Mondo in cocci
Pub: Fondazione Salvetti
Aut: Paolo Lutteri

Sciamani, predicatori, filosofi e intellettuali, dagli albori della civiltà in poi, hanno cercato di conoscere il “tutto” e il “perfetto”. Qualcuno ci ha provato con la ragione, con la religione e con lo studio, altri hanno tentato anche con i funghi magici. Illuminati, santi e eroi del pensiero: ne abbiamo celebrati tanti. Se lo meritavano per l’impegno, ma di fatto la conoscenza del tutto e la perfezione non sono possibili (nemmeno con l’Intelligenza Artificiale).
Dopo secoli di sviluppo, l’antropocene geopolitico oggi non è compatto e non è perfetto, anzi è in pezzi, cocci del pianeta, in un puzzle cosmico infinito (‘senza bordi’ come dicono gli astrofisici).Tuttavia nel nostro piccolo crediamo nella cultura della conoscenza e della manutenzione, preveniamo rotture e incolliamo i cocci con diligenza, un pezzo dopo l’altro, senza mai vedere la fine del gioco. Questa attività per conservare, riparare, aggiustare, educare è fondamentale per la sostenibilità generale. E’ un terreno di lavoro pieno di lacune, di continua esplorazione tecnologica, di previsioni, di programmazione. Non è solo per l’industria, ma anche per le iniziative sociali e politiche. Ci serve a salvare quel tempo di vita che ci compete, almeno con obiettivi ideali.
I frantumi e i difetti del mondo oggi sembrano più numerosi che mai: disuguaglianze, inquinamenti, guerre, violenze che insistono sul frammentare e distruggere cose, persone, proprietà, istituzioni, cultura e morale.
Noi, con pazienza, vorremmo cercare di salvaguardare, innovare, migliorare e tenere insieme, per quanto riusciamo, un bene comune.

------------------------------------

_REQUISITI DELL'ESERCIZIO_.
1: Secondo il testo, con quali mezzi si è cercato di conoscere il “tutto” e il “perfetto”?
2: Riscrivi in forma più breve il paragrafo del testo che inizia con «Dopo secoli di sviluppo», mantenendone i fatti principali.
I record riportati qui sono materiale separato e non hanno legami con il testo.

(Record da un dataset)
------------------------------------

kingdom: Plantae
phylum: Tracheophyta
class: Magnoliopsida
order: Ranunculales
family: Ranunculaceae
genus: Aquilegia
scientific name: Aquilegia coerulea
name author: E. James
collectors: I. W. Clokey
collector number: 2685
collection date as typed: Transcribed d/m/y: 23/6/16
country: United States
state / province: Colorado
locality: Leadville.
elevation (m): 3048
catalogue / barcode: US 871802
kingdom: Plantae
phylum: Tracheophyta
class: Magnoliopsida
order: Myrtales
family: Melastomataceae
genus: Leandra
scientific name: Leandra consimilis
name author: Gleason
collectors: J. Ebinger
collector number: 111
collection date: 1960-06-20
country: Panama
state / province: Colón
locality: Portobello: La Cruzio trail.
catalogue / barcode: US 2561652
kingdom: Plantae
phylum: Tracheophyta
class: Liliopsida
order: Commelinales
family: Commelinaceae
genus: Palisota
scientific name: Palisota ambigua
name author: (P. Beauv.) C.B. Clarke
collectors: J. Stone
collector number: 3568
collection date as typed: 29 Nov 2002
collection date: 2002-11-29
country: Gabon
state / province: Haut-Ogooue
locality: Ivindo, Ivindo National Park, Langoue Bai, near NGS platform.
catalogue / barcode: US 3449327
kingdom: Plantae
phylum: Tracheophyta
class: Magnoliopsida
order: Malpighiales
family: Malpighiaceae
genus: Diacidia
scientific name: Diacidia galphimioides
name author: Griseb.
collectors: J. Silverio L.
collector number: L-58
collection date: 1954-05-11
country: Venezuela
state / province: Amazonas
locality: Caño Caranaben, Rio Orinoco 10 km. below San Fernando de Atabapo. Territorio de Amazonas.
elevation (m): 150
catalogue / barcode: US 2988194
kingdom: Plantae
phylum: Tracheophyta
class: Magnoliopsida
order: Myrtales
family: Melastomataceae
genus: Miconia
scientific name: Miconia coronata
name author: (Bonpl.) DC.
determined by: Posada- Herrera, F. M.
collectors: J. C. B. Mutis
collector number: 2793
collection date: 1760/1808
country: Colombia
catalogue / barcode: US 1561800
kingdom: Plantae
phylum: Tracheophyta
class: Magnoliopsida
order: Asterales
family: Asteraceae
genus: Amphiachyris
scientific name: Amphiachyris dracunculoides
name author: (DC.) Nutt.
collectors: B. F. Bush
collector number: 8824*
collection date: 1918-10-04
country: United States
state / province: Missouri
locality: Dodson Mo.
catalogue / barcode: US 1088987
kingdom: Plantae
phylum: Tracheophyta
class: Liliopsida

------------------------------------

_RISPOSTE AI COMPITI_.
1: Con la ragione, con la religione e con lo studio, e qualcuno anche con i funghi magici.

2: Dopo secoli di sviluppo, l'antropocene geopolitico è frammentato in cocci, in un puzzle cosmico infinito e senza bordi. Noi però crediamo nella conoscenza e nella manutenzione: preveniamo le rotture e incolliamo i cocci uno alla volta, senza mai vedere la fine. Conservare, riparare, aggiustare ed educare è fondamentale per la sostenibilità. È un campo pieno di lacune, di esplorazione tecnologica, di previsioni e di programmazione, che riguarda l'industria ma anche le iniziative sociali e politiche. Serve a salvare il tempo di vita che ci compete.